→ **Exercise instructions**: Set down the lines of the listing below exactly, from the line containing "pose: elev=208.6 azim=150.2" through the line containing "Dot at: (253, 284)", both included. Omit the pictures from your answer.

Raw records
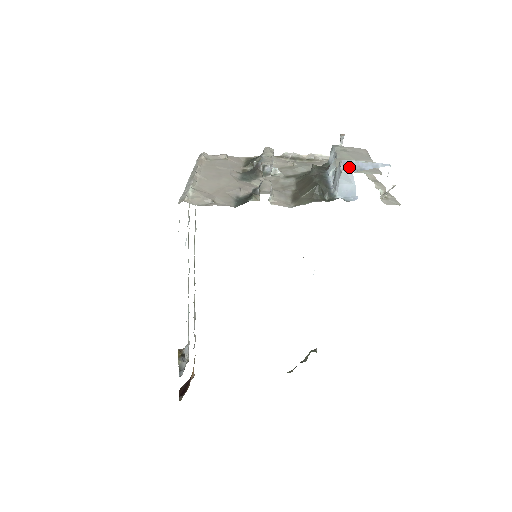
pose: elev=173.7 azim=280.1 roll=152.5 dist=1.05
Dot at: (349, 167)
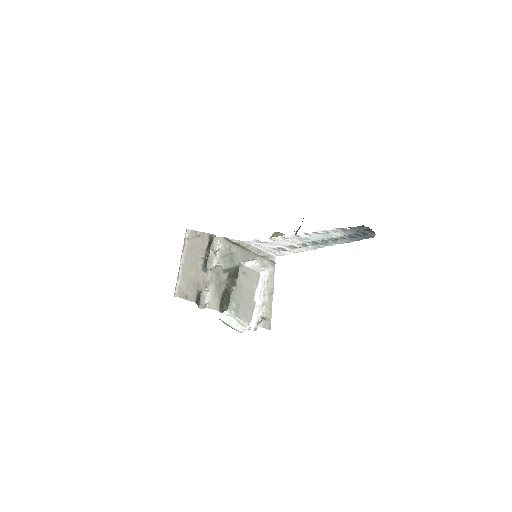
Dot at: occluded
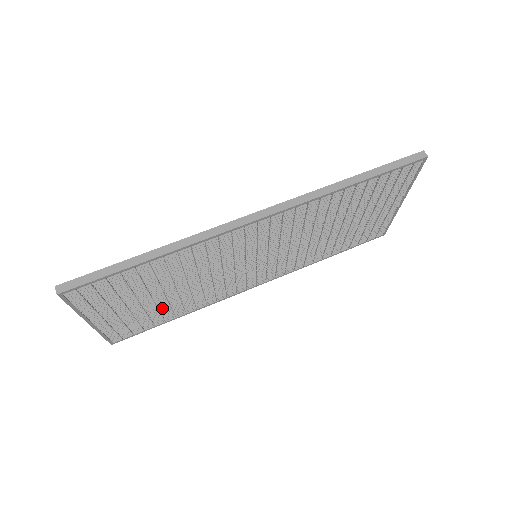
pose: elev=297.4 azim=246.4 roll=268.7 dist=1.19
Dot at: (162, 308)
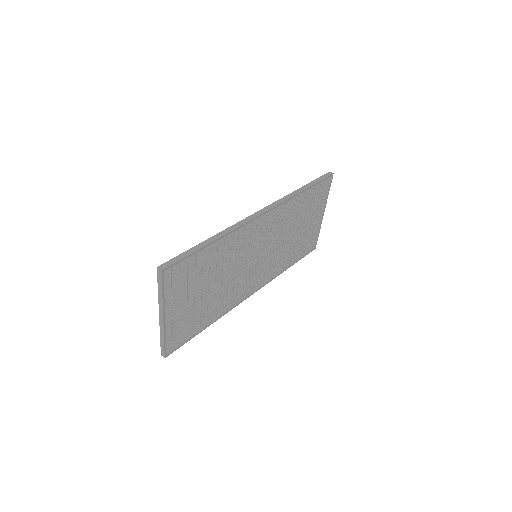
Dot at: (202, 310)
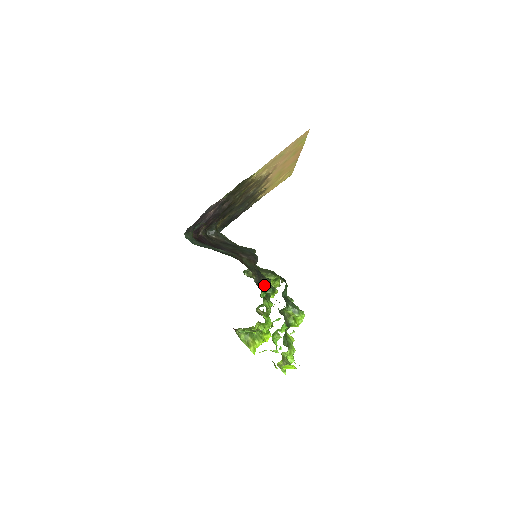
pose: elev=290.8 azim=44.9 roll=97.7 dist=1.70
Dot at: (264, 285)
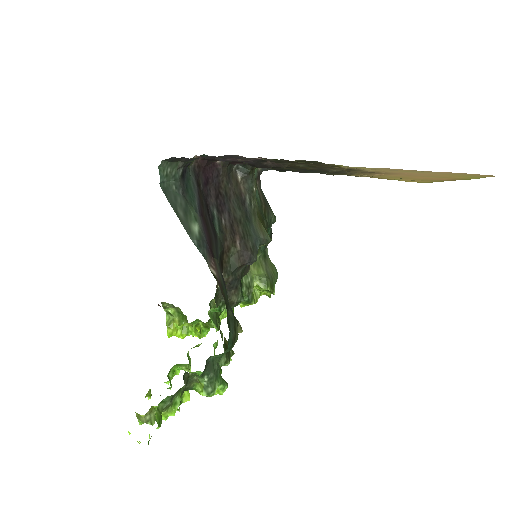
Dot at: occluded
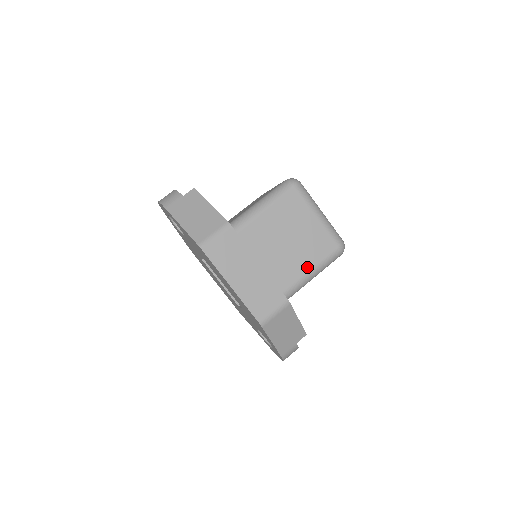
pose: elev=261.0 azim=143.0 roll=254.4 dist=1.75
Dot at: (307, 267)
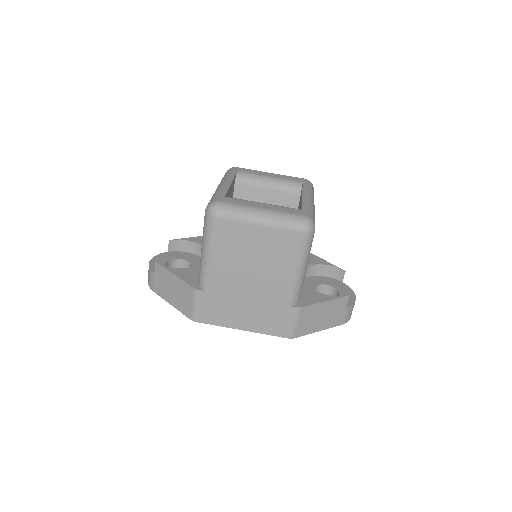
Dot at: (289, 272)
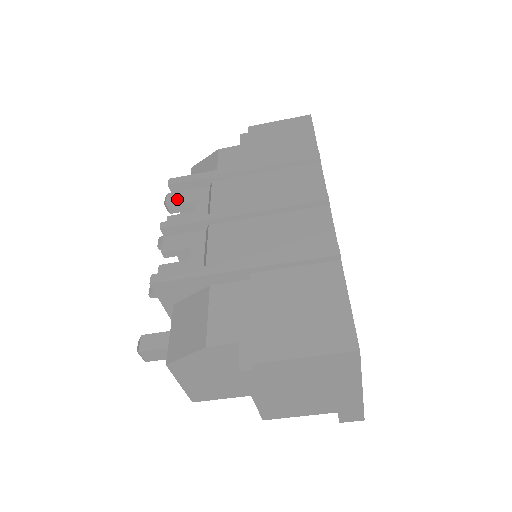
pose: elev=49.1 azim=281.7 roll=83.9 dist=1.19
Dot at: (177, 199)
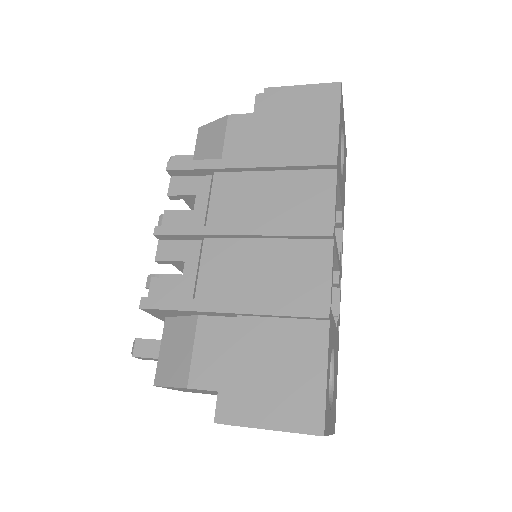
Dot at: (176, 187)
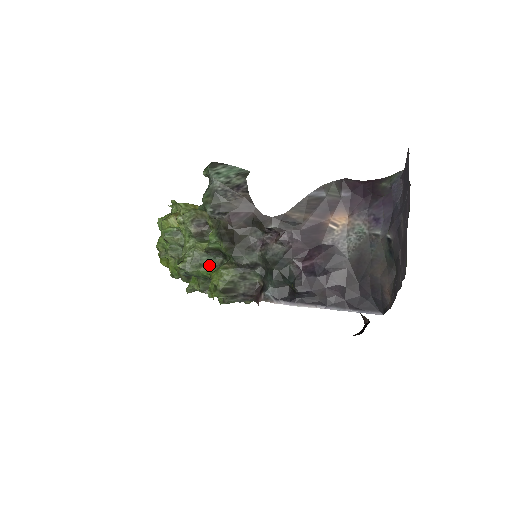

* * *

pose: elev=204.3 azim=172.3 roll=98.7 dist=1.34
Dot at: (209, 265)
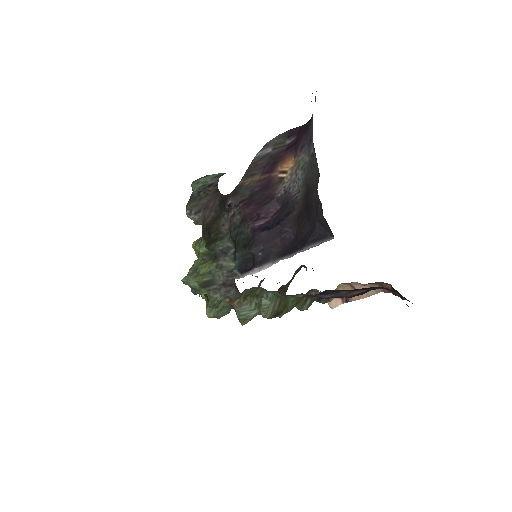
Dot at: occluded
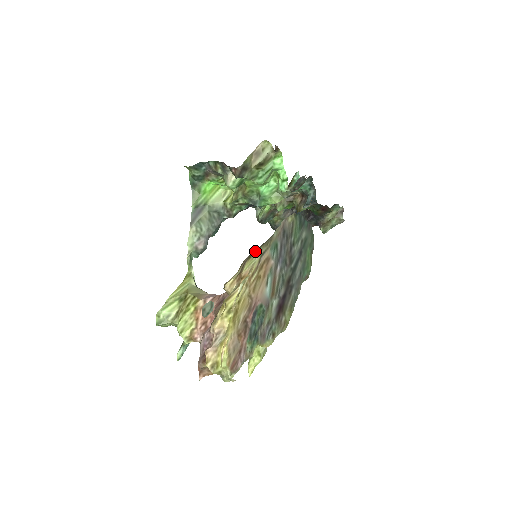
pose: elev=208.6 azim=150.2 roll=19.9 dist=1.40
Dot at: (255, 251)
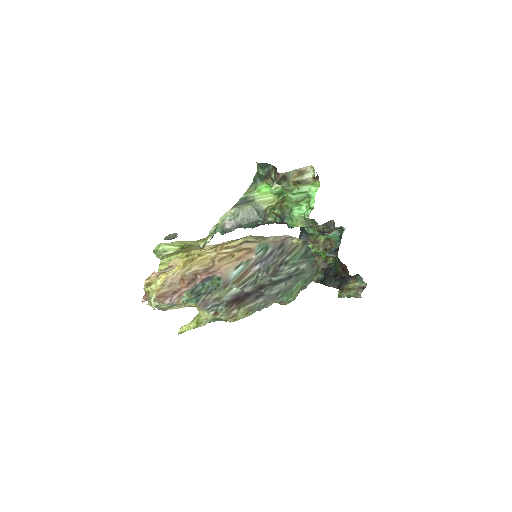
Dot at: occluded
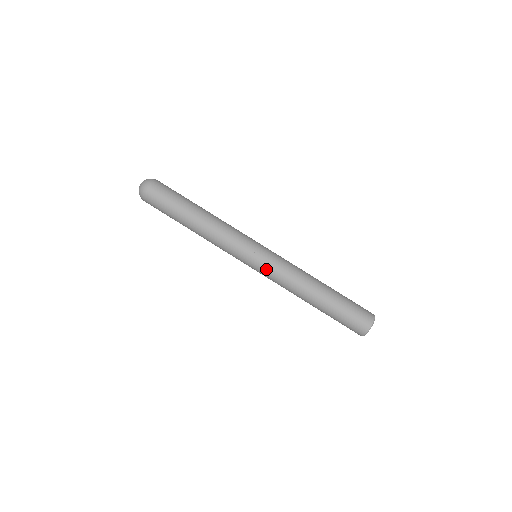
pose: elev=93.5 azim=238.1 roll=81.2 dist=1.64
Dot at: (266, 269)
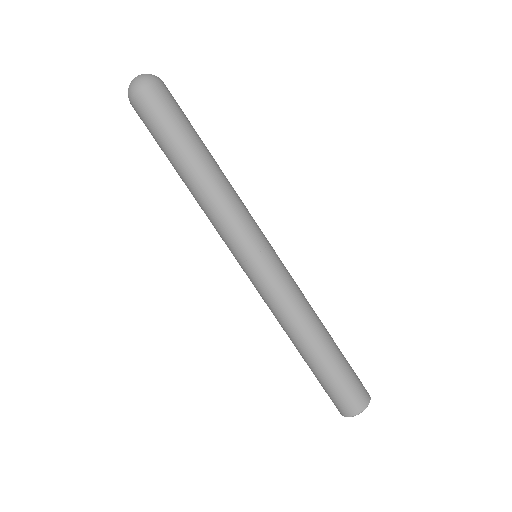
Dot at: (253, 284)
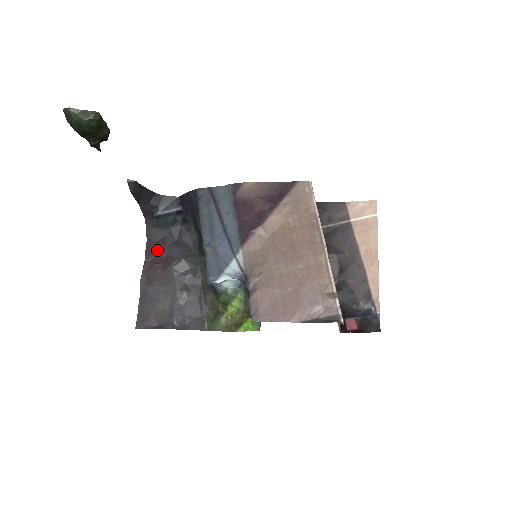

→ **Solved exercise**:
pose: elev=208.6 azim=150.2 roll=19.9 dist=1.40
Dot at: (255, 251)
Dot at: occluded
pose: elev=93.5 azim=238.1 roll=81.2 dist=1.64
Dot at: (266, 269)
Dot at: (253, 284)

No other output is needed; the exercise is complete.